* WHAT TO PRODUCE
Retype the records word for word, from their very first line through the line that contains "list This will open the", including that line.

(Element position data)

──────

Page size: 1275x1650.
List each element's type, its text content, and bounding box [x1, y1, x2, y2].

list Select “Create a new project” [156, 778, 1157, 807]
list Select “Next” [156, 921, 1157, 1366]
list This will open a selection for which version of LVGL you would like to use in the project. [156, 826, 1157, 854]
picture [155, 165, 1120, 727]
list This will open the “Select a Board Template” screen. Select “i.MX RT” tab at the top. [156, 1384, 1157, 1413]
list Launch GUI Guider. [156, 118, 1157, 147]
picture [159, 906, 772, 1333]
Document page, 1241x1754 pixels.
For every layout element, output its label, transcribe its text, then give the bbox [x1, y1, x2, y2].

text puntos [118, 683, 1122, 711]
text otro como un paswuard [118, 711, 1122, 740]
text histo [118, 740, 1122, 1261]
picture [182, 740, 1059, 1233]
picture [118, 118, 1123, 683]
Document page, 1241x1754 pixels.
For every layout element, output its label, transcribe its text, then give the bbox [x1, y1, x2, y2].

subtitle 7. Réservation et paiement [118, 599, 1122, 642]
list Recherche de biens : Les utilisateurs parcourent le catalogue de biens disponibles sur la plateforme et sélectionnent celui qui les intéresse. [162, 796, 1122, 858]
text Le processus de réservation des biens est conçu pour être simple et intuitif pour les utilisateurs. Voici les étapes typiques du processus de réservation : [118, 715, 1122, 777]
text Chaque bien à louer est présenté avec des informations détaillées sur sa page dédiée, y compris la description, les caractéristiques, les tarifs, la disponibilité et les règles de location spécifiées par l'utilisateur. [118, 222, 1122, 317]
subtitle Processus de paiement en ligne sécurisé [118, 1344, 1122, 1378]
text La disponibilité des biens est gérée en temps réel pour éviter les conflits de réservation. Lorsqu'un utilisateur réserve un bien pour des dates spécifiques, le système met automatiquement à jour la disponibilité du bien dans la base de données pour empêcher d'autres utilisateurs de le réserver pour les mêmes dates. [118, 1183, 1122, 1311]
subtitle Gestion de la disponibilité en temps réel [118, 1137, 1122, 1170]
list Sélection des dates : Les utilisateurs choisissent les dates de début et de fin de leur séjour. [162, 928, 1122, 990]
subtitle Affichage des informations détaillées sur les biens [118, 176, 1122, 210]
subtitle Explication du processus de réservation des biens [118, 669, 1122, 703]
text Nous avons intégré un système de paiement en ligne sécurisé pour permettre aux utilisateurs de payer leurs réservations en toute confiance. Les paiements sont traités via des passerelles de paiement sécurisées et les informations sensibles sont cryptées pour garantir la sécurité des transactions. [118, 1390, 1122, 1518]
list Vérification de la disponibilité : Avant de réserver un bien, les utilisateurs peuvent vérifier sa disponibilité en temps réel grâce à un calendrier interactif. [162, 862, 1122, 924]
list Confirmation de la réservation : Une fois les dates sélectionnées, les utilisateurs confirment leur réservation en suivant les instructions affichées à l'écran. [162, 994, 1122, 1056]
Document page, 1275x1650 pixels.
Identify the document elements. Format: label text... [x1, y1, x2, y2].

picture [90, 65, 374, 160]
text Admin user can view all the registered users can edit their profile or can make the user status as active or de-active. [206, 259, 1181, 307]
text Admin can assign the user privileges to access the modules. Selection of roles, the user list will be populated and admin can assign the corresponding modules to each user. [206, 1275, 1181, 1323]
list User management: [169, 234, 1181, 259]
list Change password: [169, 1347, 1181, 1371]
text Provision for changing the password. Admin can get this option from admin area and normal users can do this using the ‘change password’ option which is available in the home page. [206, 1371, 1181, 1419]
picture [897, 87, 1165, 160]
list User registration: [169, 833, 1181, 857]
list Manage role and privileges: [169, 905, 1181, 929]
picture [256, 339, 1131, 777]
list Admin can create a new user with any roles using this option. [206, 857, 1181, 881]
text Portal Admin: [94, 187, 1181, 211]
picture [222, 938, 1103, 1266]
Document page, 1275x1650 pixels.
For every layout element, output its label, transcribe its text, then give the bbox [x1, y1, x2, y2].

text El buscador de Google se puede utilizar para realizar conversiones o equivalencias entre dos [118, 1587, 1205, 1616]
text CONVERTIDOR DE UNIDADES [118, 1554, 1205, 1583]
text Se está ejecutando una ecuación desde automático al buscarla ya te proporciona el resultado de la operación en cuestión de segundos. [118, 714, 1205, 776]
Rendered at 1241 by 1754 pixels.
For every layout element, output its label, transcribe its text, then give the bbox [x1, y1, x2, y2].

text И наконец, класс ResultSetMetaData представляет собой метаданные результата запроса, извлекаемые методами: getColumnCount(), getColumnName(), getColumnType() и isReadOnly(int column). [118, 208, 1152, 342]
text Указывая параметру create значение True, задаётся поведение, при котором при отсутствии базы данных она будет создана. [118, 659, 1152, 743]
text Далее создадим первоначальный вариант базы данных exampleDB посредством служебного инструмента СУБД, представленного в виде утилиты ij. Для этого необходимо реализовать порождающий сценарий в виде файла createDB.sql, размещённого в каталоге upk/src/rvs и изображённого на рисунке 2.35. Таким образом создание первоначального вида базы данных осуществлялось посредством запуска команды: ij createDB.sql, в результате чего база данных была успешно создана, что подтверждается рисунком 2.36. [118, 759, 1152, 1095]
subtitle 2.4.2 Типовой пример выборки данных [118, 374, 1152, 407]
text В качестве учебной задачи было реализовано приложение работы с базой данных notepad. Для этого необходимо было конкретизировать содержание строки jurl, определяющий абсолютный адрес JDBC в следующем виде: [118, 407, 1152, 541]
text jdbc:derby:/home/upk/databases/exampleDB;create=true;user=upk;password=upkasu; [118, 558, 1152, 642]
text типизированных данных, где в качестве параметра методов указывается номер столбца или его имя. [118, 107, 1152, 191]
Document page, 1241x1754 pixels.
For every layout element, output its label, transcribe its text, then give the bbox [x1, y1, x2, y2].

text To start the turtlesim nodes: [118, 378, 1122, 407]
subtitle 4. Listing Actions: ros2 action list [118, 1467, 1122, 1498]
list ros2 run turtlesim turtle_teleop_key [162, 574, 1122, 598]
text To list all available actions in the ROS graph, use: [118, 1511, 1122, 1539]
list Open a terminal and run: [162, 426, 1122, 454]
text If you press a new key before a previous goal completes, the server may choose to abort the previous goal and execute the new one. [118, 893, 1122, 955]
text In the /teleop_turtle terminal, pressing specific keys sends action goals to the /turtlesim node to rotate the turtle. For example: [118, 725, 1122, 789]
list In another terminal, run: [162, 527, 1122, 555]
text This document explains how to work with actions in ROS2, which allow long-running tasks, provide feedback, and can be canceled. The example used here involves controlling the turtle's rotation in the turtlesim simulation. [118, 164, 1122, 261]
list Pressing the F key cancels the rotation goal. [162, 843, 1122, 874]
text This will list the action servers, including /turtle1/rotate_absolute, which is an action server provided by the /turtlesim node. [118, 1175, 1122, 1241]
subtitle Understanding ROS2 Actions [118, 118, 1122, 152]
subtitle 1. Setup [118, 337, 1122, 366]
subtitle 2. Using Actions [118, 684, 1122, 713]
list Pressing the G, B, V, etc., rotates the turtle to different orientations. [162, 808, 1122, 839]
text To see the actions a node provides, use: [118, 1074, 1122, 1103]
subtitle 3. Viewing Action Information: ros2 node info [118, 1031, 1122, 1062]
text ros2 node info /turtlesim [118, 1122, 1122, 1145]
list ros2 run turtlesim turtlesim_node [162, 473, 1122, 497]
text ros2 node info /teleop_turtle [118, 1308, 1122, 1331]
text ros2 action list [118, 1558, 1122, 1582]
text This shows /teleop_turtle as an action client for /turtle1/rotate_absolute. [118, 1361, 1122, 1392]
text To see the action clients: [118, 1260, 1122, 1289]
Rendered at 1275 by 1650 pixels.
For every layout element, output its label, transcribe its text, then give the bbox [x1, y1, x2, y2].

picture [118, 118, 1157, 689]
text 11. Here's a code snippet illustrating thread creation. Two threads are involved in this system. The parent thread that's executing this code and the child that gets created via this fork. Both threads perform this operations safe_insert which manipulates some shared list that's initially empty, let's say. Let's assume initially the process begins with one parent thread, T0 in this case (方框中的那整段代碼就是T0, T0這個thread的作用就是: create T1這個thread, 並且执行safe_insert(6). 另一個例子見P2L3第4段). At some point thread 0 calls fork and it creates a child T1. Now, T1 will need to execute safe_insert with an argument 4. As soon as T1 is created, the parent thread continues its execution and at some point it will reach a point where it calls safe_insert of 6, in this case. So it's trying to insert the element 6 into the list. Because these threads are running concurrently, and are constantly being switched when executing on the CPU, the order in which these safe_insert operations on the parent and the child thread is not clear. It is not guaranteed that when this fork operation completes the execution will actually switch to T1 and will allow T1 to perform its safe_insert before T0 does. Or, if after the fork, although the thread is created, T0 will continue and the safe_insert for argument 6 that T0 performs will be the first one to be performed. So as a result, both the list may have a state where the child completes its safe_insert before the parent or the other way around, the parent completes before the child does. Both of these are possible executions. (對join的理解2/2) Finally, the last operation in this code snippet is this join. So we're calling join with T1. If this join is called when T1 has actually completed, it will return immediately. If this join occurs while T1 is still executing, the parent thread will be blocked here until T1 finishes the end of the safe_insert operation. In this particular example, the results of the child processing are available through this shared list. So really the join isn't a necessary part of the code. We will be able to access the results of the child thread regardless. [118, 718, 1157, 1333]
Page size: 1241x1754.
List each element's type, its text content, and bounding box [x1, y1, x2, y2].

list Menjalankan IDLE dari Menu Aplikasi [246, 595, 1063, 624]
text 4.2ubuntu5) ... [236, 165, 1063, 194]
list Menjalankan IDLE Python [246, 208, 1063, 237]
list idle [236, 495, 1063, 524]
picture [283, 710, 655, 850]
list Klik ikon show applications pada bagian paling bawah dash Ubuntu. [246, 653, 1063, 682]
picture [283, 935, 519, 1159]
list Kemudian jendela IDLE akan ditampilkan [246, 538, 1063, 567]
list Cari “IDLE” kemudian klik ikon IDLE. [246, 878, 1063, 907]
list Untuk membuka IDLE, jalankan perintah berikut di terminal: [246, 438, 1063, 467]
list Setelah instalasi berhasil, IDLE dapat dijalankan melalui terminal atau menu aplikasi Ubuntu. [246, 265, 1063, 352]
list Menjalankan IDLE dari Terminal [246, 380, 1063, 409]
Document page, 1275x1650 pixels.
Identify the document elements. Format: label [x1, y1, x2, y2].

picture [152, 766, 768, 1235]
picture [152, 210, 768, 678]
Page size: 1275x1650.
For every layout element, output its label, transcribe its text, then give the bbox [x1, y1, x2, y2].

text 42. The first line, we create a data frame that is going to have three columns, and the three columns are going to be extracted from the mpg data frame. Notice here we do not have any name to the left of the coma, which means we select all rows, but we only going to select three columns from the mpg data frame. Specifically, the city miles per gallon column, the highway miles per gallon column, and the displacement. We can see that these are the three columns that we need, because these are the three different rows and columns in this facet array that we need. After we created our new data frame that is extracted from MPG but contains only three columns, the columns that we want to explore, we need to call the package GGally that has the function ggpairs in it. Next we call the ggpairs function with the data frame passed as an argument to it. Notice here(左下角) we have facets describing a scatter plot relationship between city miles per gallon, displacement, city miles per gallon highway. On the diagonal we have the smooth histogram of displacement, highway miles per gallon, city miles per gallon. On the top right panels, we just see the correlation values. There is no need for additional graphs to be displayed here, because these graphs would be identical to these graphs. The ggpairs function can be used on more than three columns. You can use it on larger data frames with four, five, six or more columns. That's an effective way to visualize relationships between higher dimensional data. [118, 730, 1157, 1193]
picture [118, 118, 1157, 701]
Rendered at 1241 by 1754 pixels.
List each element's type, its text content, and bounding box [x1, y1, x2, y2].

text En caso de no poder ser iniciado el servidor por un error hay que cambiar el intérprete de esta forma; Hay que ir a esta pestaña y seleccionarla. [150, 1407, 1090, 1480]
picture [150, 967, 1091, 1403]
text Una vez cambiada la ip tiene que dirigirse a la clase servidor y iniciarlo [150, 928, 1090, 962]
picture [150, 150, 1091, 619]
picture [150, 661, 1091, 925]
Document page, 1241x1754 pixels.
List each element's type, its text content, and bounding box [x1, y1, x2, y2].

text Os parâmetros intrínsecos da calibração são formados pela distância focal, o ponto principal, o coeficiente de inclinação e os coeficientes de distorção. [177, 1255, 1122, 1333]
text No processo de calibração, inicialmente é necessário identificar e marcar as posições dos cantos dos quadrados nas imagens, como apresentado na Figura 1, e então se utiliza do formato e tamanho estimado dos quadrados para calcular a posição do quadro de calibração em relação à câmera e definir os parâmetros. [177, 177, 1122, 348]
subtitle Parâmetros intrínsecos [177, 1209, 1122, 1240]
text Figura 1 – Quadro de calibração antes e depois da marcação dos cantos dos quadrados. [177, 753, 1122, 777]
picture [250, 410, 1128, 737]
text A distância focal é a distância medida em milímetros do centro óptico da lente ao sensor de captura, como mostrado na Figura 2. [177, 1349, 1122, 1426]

──────

* REPLY
Page size: 1275x1650.
List each element's type, its text content, and bounding box [x1, y1, x2, y2].

list Select “Create a new project” [156, 778, 1157, 807]
list Select “Next” [156, 921, 1157, 1366]
list This will open a selection for which version of LVGL you would like to use in the project. [156, 826, 1157, 854]
picture [155, 165, 1120, 727]
list This will open the “Select a Board Template” screen. Select “i.MX RT” tab at the top. [156, 1384, 1157, 1413]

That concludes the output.